Casi simultáneamente a la conversión de Douglas y Carol Hyde se producía, al otro lado del Atlántico, otra muy similar. En 1948, William y Joy Gresham, ambos ex comunistas, se hacían cristianos -aunque no católicos- y narraban sus respectivas historias en un congreso titulado These Found the Way. William Gresham, un novelista con talento cuya obra Nightmare Alley fue llevada al cine, ya se había casado una vez antes de que él y Joy Davidman coincidieran, en 1942, en un mitin del Partido Comunista. En 1938, Joy Davidman logró un éxito notable con su libro de poemas Carta a un camarada; además publicó dos novelas, una anterior a su conversión y otra posterior: Anya, en 1940, y Weeping Bay, en 1950. La conversión de Joy Davidson se debió en parte a la admiración que sentía por la obra de C.S.Lewis. Más tarde, y una vez divorciada de Gresham, Joy conoció a Lewis y se casó con él: la historia dramatizada de su relación ha sido adaptada para el cine y la televisión a partir de la obra teatral Tierras de penumbra.

El final del año trajo consigo otro converso a quien la era atómica afectó de un modo directo y devastador. En diciembre de 1948, el capitán de batallón Leonard Cheshire fue recibido en la Iglesia católica después de leer Un solo Señor, una sola fe, de Vernon Johnson.

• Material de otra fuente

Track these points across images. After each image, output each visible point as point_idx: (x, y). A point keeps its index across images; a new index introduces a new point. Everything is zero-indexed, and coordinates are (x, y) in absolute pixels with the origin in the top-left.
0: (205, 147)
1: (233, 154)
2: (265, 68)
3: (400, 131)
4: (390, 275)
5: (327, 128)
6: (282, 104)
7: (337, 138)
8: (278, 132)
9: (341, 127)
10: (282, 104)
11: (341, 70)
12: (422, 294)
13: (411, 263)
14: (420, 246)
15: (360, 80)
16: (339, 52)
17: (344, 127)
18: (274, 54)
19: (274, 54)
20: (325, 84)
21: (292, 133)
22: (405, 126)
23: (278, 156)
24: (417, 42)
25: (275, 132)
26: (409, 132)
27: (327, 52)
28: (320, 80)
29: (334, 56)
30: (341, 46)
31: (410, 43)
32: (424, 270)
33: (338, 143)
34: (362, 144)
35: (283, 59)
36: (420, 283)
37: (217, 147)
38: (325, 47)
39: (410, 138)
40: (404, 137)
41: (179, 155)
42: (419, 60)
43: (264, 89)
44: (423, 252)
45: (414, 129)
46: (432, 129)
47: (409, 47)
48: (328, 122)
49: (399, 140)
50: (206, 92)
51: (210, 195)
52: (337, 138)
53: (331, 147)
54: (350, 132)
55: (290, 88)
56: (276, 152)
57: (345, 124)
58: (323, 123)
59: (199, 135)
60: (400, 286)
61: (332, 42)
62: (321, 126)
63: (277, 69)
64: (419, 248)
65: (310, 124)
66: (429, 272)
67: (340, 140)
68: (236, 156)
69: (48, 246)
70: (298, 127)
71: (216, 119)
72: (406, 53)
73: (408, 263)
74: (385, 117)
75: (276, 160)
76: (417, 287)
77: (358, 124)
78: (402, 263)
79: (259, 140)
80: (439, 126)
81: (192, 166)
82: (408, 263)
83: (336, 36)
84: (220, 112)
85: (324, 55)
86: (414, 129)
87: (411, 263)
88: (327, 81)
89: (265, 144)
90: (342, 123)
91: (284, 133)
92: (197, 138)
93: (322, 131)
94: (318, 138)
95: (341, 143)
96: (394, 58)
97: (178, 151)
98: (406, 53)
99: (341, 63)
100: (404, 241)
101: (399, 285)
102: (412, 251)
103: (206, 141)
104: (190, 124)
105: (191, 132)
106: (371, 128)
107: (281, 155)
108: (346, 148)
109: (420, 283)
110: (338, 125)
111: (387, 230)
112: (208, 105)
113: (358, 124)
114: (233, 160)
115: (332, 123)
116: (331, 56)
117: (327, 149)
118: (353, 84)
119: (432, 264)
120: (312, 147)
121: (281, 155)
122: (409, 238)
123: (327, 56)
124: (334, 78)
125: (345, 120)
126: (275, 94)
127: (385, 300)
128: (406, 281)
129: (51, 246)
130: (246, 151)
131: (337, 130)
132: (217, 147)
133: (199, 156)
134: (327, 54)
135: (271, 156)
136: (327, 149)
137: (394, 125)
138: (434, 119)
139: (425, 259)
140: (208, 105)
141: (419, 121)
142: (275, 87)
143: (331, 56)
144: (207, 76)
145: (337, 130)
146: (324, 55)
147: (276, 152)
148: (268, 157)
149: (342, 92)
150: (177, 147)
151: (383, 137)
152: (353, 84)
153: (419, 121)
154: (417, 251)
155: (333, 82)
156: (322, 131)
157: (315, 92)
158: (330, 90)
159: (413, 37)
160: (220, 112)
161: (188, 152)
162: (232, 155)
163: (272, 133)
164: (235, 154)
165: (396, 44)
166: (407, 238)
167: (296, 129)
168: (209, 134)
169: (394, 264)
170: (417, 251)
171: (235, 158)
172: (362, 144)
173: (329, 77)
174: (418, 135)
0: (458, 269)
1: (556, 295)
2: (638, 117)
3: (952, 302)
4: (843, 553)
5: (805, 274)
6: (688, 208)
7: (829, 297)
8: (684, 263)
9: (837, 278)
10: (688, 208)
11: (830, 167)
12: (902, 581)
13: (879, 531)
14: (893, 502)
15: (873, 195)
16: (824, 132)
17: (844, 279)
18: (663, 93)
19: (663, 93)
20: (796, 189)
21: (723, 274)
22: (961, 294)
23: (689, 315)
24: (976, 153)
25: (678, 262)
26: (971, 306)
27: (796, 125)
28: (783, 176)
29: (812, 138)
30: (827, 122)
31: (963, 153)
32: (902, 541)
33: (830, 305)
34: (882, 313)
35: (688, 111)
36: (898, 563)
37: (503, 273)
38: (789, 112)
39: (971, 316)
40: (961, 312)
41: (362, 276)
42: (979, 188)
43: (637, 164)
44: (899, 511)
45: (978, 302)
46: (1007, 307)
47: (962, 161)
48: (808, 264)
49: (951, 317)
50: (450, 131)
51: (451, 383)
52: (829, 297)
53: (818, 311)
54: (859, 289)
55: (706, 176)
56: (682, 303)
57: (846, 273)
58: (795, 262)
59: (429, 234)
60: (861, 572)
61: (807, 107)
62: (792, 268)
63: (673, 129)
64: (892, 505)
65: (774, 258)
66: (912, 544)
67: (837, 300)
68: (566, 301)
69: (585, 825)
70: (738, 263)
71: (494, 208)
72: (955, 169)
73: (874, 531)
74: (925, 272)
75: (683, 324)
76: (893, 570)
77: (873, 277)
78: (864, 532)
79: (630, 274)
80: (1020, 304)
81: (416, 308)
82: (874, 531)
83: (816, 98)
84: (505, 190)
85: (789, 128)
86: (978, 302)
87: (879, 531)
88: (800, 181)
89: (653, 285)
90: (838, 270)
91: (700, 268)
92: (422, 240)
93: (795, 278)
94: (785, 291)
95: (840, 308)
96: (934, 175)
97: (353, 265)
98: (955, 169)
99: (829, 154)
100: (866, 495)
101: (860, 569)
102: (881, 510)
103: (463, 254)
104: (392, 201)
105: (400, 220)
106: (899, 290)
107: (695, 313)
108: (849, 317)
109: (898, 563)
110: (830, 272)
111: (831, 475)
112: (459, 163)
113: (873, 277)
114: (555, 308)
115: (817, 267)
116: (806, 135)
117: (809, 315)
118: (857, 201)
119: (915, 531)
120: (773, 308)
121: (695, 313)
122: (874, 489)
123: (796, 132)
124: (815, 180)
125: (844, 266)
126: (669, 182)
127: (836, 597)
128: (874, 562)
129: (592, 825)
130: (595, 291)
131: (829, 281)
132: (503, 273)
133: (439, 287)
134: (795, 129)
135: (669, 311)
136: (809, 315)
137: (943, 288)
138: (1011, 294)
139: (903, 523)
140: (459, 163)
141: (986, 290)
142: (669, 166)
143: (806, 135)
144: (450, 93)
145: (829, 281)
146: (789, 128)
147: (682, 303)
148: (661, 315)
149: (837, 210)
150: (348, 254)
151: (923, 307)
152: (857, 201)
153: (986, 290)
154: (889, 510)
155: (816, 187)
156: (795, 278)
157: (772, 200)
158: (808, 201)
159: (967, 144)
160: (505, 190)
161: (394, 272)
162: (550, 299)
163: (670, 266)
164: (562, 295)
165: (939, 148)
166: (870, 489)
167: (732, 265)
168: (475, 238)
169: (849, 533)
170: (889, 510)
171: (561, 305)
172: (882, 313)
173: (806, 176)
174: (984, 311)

Cheshire fue uno de los héroes más famosos de la Segunda Guerra Mundial. Destacado piloto y líder nato, en 1940 fue condecorado con la Medalla al Mérito Militar; en 1941 recibió la Cruz al Mérito en Aviación, y la Cruz de la Victoria en 1944. Cheshire llevó a cabo cerca de un centenar de misiones de bombareleo, a menudo a gran altura, sobre algunos objetivos alemanes fuertemente defendidos. En 1945 fue uno de los dos observadores oficiales británicos de la destrucción causada por la bomba atómica sobre Nagasaki. Con aquella dantesca visión grabada en su memoria de modo indeleble, Cheshire conoció la fe cristiana y decidió dedicar el resto de su vida al cuidado de enfermos. El primer «Hogar Cheshire» para enfermos crónicos se inauguró en Le Court, una mansión victoriana de Hampshire. A mediados de la década de los cincuenta, existía ya media docena de hogares, y, hoy en día, estos se encuentran repartidos por países de todo el mundo.

Quizá la compasiva respuesta de Leonard Cheshire a la era nuclear constituya el ejemplo más notable del bien generado por un mal. Hubo, no obstante, más gente que respondió de manera positiva, aunque no tan espectacular. La reacción poética de Sitwell y Sassoon a los horrores de Hiroshima supuso un paso importante en sus respectivos progresos hacia la plena aceptación de la fe cristiana, que llegaría una década más tarde. Entretanto, otros escritores, sintiendo que el nihilismo de la era nuclear ponía en peligro la civilización, intentaron resucitar la cultura cristiana como un antídoto contra la moderna falta de esperanza.